EXERCISE OBJECTIVE: Write the data below out exactly as it stands. Do not include the pictures.

RECORDS TO USE:
☆ ☆ ☆ ☆ ☆

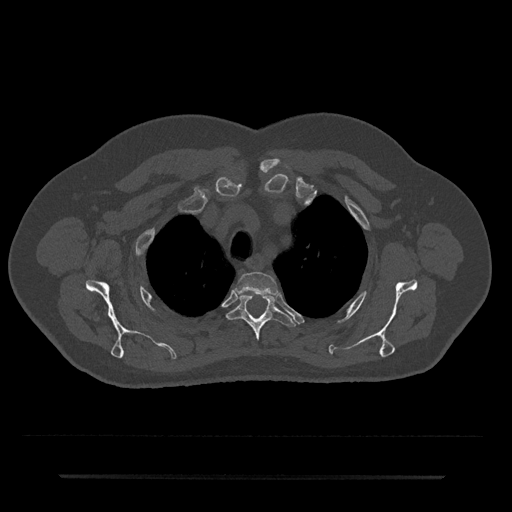
CT including the spine, one axial slice; position 576 of 797 along the scan axis; bone window (W 1800 / L 400 HU); 0.5 mm slice thickness; 512 × 512 image matrix. Patient: male, 69 years. From the clinical record (not read from this slice): primary cancer: prostate.
Outlined on this slice (semi-automatic segmentation, software-assisted and operator-edited):
- T2 vertebra: bounding box [x1, y1, x2, y2] px = [236, 272, 278, 295]
- T3 vertebra: [226, 294, 297, 340]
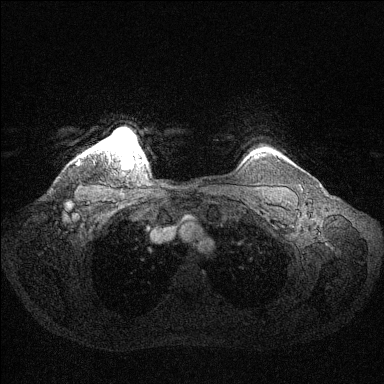
Breast MRI (dynamic contrast-enhanced), one axial slice; position 120 of 144 along the scan axis; dynamic contrast-enhanced series, time point 2 of 6 at this slice position (early post-contrast); 1.5 T; TE 1.6 ms, TR 4.6 ms; 1.2 mm slice thickness; 384 × 384 image matrix. Female patient.
Structures marked on this image (semi-automatic segmentation, software-assisted and operator-edited):
- enhancing-tissue mask used for the functional tumour volume (all voxels passing the contrast-enhancement thresholds inside the analysis volume; usually the tumour): bounding box [x1, y1, x2, y2] px = [98, 130, 141, 156]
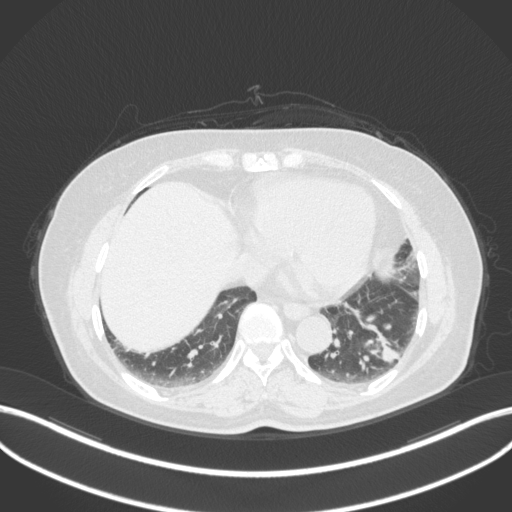
Chest CT, one axial slice; position 118 of 307 along the scan axis; reconstruction kernel B31f; 120 kVp; lung window (W 1500 / L -600 HU); 1 mm slice thickness; 512 × 512 image matrix, field of view 400 × 400 mm. Patient: female, 59 years. From the clinical record (not read from this slice): clinical TNM (as recorded): T2a N0 M0; histopathological grade: G2-3.
Annotated regions visible in this slice (bounding box drawn by a radiologist):
- lung tumour (recorded histology: adenocarcinoma): box from (x=361, y=321) to (x=408, y=373) px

☆ ☆ ☆ ☆ ☆

WRITTEN SOLUTION:
CT including the spine, one axial slice; position 576 of 797 along the scan axis; bone window (W 1800 / L 400 HU); 0.5 mm slice thickness; 512 × 512 image matrix. Patient: male, 69 years. From the clinical record (not read from this slice): primary cancer: prostate.
Outlined on this slice (semi-automatic segmentation, software-assisted and operator-edited):
- T2 vertebra: bounding box [x1, y1, x2, y2] px = [236, 272, 278, 295]
- T3 vertebra: [226, 294, 297, 340]
Breast MRI (dynamic contrast-enhanced), one axial slice; position 120 of 144 along the scan axis; dynamic contrast-enhanced series, time point 2 of 6 at this slice position (early post-contrast); 1.5 T; TE 1.6 ms, TR 4.6 ms; 1.2 mm slice thickness; 384 × 384 image matrix. Female patient.
Structures marked on this image (semi-automatic segmentation, software-assisted and operator-edited):
- enhancing-tissue mask used for the functional tumour volume (all voxels passing the contrast-enhancement thresholds inside the analysis volume; usually the tumour): bounding box [x1, y1, x2, y2] px = [98, 130, 141, 156]
Chest CT, one axial slice; position 118 of 307 along the scan axis; reconstruction kernel B31f; 120 kVp; lung window (W 1500 / L -600 HU); 1 mm slice thickness; 512 × 512 image matrix, field of view 400 × 400 mm. Patient: female, 59 years. From the clinical record (not read from this slice): clinical TNM (as recorded): T2a N0 M0; histopathological grade: G2-3.
Annotated regions visible in this slice (bounding box drawn by a radiologist):
- lung tumour (recorded histology: adenocarcinoma): box from (x=361, y=321) to (x=408, y=373) px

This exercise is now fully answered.